| Assignment |
Could you rewrite the data below with every "Farouk" changed to "Faruq" and everything else unchanged, leaving the pictures out?

----

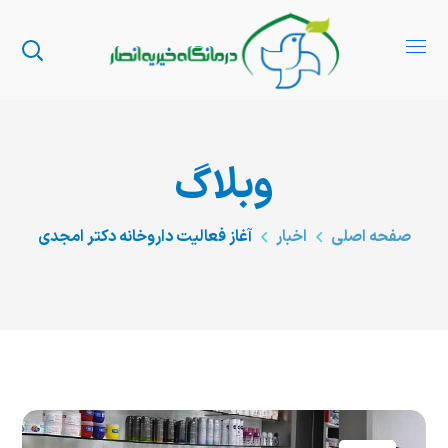
وبلاگ
صفحه اصلی
اخبار
آغاز فعاليت داروخانه دكتر امجدی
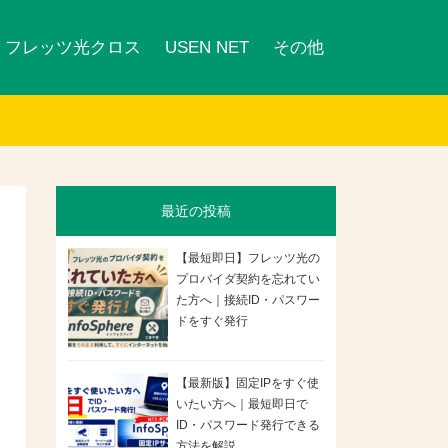
フレッツ光クロス
USEN NET
その他
最近の投稿
【最短即日】フレッツ光の
プロバイダ契約を忘れてい
た方へ｜接続ID・パスワー
ドをすぐ発行
【最新版】固定IPをすぐ使
いたい方へ｜最短即日で
ID・パスワード発行できる
方法を解説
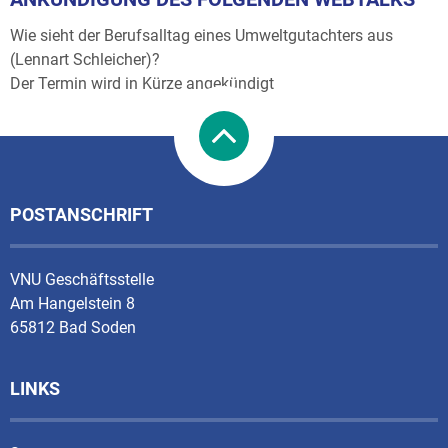
Wie sieht der Berufsalltag eines Umweltgutachters aus
(Lennart Schleicher)?
Der Termin wird in Kürze angekündigt
POSTANSCHRIFT
VNU Geschäftsstelle
Am Hangelstein 8
65812 Bad Soden
LINKS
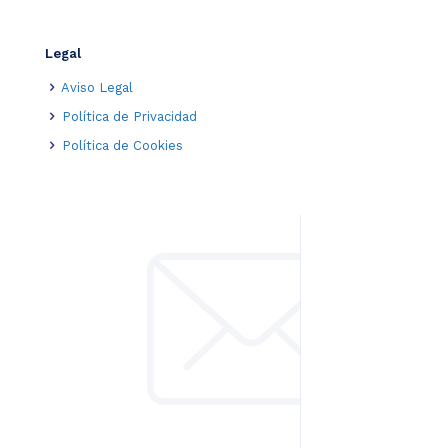
Legal
Aviso Legal
Política de Privacidad
Política de Cookies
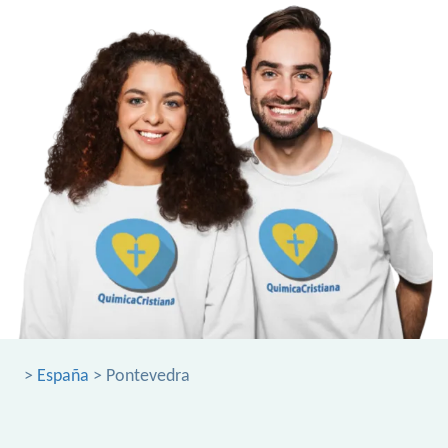
>
España
> Pontevedra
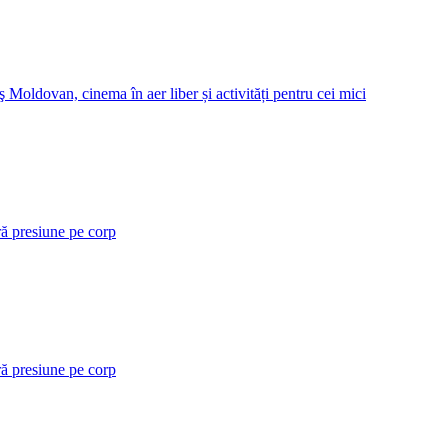
 Moldovan, cinema în aer liber și activități pentru cei mici
ră presiune pe corp
ră presiune pe corp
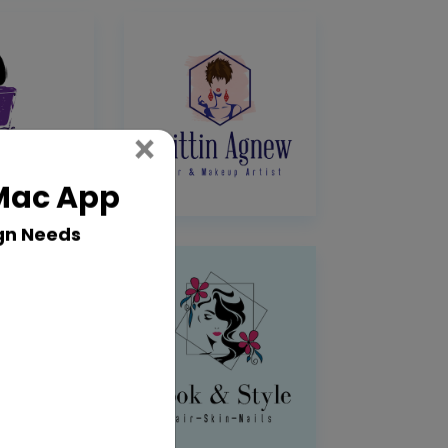
Close
×
 Mac App
gn Needs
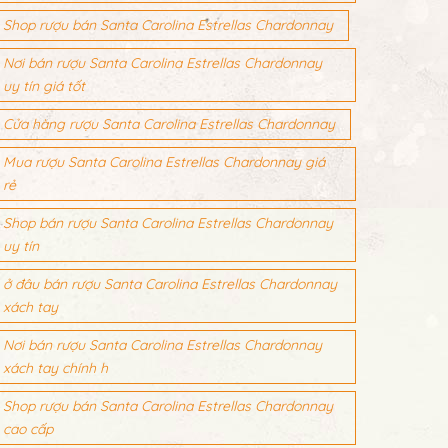
Shop rượu bán Santa Carolina Estrellas Chardonnay
Nơi bán rượu Santa Carolina Estrellas Chardonnay
uy tín giá tốt
Cửa hàng rượu Santa Carolina Estrellas Chardonnay
Mua rượu Santa Carolina Estrellas Chardonnay giá
rẻ
Shop bán rượu Santa Carolina Estrellas Chardonnay
uy tín
ở đâu bán rượu Santa Carolina Estrellas Chardonnay
xách tay
Nơi bán rượu Santa Carolina Estrellas Chardonnay
xách tay chính h
Shop rượu bán Santa Carolina Estrellas Chardonnay
cao cấp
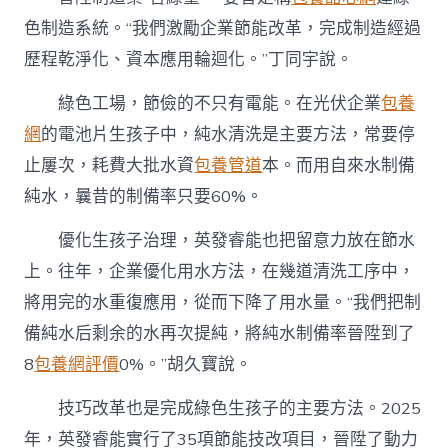
色制造系統。“我們激勵企業節能改革，完成制造經過
歷程乾淨化、資本應用輪迴化。”丁同宇說。
綠色工場，節儉的不只有電能。在光伏企業
包養
網
的電池片生孩子中，純水清洗是主要方法，常要停
止屢次，耗費大批水資
包養管道
本。而用自來水制備
純水，曩昔的制備率只要60%。
優化生孩子治理，英發睿能也把留意力放在節水
上。往年，企業優化用水方法，在幾道清洗工序中，
將用完的水重復應用，從而下降了用水量。“我們把制
備純水后剩余的水再次提純，將純水制備率晉陞到了
8
包養網評價
0%。”胡久寶說。
技巧改革也是完成綠色生孩子的主要方法。2025
年，英發睿能實行了35項節能技改項目，晉陞了動力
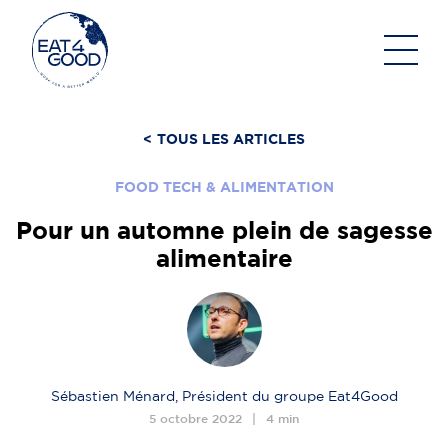
Aller
au
contenu
<
TOUS LES ARTICLES
FOOD TECH & ALIMENTATION
Pour un automne plein de sagesse
alimentaire
Sébastien Ménard, Président du groupe Eat4Good
5 octobre 2022
4 min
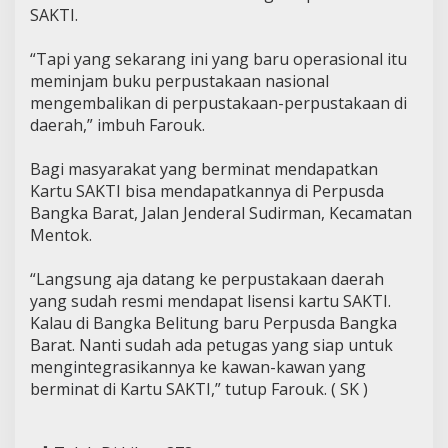
SAKTI.
“Tapi yang sekarang ini yang baru operasional itu
meminjam buku perpustakaan nasional
mengembalikan di perpustakaan-perpustakaan di
daerah,” imbuh Farouk.
Bagi masyarakat yang berminat mendapatkan
Kartu SAKTI bisa mendapatkannya di Perpusda
Bangka Barat, Jalan Jenderal Sudirman, Kecamatan
Mentok.
“Langsung aja datang ke perpustakaan daerah
yang sudah resmi mendapat lisensi kartu SAKTI.
Kalau di Bangka Belitung baru Perpusda Bangka
Barat. Nanti sudah ada petugas yang siap untuk
mengintegrasikannya ke kawan-kawan yang
berminat di Kartu SAKTI,” tutup Farouk. ( SK )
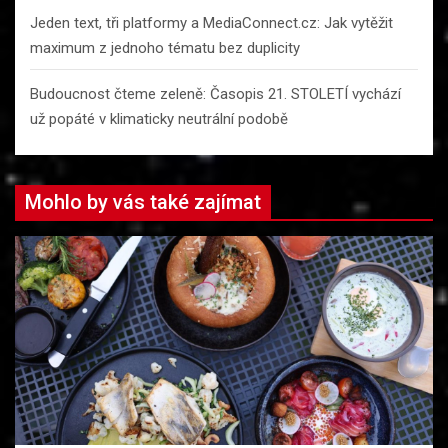
Jeden text, tři platformy a MediaConnect.cz: Jak vytěžit
maximum z jednoho tématu bez duplicity
Budoucnost čteme zeleně: Časopis 21. STOLETÍ vychází
už popáté v klimaticky neutrální podobě
Mohlo by vás také zajímat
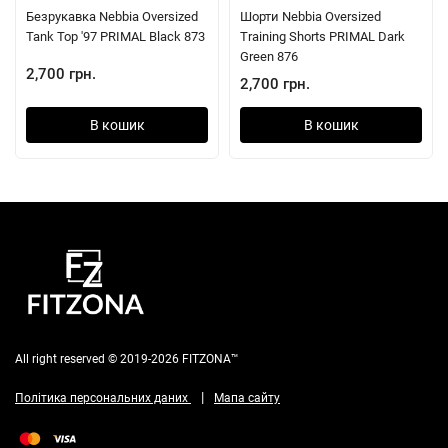
Безрукавка Nebbia Oversized
Шорти Nebbia Oversized
Tank Top '97 PRIMAL Black 873
Training Shorts PRIMAL Dark
Green 876
2,700 грн.
2,700 грн.
В кошик
В кошик
All right reserved © 2019-2026 FITZONA™
|
Політика персональних даних
Мапа сайту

----

| Written answer |
وبلاگ
صفحه اصلی
اخبار
آغاز فعاليت داروخانه دكتر امجدی
フレッツ光クロス
USEN NET
その他
最近の投稿
【最短即日】フレッツ光の
プロバイダ契約を忘れてい
た方へ｜接続ID・パスワー
ドをすぐ発行
【最新版】固定IPをすぐ使
いたい方へ｜最短即日で
ID・パスワード発行できる
方法を解説
Wie sieht der Berufsalltag eines Umweltgutachters aus
(Lennart Schleicher)?
Der Termin wird in Kürze angekündigt
POSTANSCHRIFT
VNU Geschäftsstelle
Am Hangelstein 8
65812 Bad Soden
LINKS
Legal
Aviso Legal
Política de Privacidad
Política de Cookies
>
España
> Pontevedra
 Moldovan, cinema în aer liber și activități pentru cei mici
ră presiune pe corp
ră presiune pe corp
Close
×
 Mac App
gn Needs
Shop rượu bán Santa Carolina Estrellas Chardonnay
Nơi bán rượu Santa Carolina Estrellas Chardonnay
uy tín giá tốt
Cửa hàng rượu Santa Carolina Estrellas Chardonnay
Mua rượu Santa Carolina Estrellas Chardonnay giá
rẻ
Shop bán rượu Santa Carolina Estrellas Chardonnay
uy tín
ở đâu bán rượu Santa Carolina Estrellas Chardonnay
xách tay
Nơi bán rượu Santa Carolina Estrellas Chardonnay
xách tay chính h
Shop rượu bán Santa Carolina Estrellas Chardonnay
cao cấp
色制造系統。“我們激勵企業節能改革，完成制造經過
歷程乾淨化、資本應用輪迴化。”丁同宇說。
綠色工場，節儉的不只有電能。在光伏企業
包養
網
的電池片生孩子中，純水清洗是主要方法，常要停
止屢次，耗費大批水資
包養管道
本。而用自來水制備
純水，曩昔的制備率只要60%。
優化生孩子治理，英發睿能也把留意力放在節水
上。往年，企業優化用水方法，在幾道清洗工序中，
將用完的水重復應用，從而下降了用水量。“我們把制
備純水后剩余的水再次提純，將純水制備率晉陞到了
8
包養網評價
0%。”胡久寶說。
技巧改革也是完成綠色生孩子的主要方法。2025
年，英發睿能實行了35項節能技改項目，晉陞了動力
Aller
au
contenu
<
TOUS LES ARTICLES
FOOD TECH & ALIMENTATION
Pour un automne plein de sagesse
alimentaire
Sébastien Ménard, Président du groupe Eat4Good
5 octobre 2022
4 min
SAKTI.
“Tapi yang sekarang ini yang baru operasional itu
meminjam buku perpustakaan nasional
mengembalikan di perpustakaan-perpustakaan di
daerah,” imbuh Faruq.
Bagi masyarakat yang berminat mendapatkan
Kartu SAKTI bisa mendapatkannya di Perpusda
Bangka Barat, Jalan Jenderal Sudirman, Kecamatan
Mentok.
“Langsung aja datang ke perpustakaan daerah
yang sudah resmi mendapat lisensi kartu SAKTI.
Kalau di Bangka Belitung baru Perpusda Bangka
Barat. Nanti sudah ada petugas yang siap untuk
mengintegrasikannya ke kawan-kawan yang
berminat di Kartu SAKTI,” tutup Faruq. ( SK )
Jeden text, tři platformy a MediaConnect.cz: Jak vytěžit
maximum z jednoho tématu bez duplicity
Budoucnost čteme zeleně: Časopis 21. STOLETÍ vychází
už popáté v klimaticky neutrální podobě
Mohlo by vás také zajímat
Безрукавка Nebbia Oversized
Шорти Nebbia Oversized
Tank Top '97 PRIMAL Black 873
Training Shorts PRIMAL Dark
Green 876
2,700 грн.
2,700 грн.
В кошик
В кошик
All right reserved © 2019-2026 FITZONA™
|
Політика персональних даних
Мапа сайту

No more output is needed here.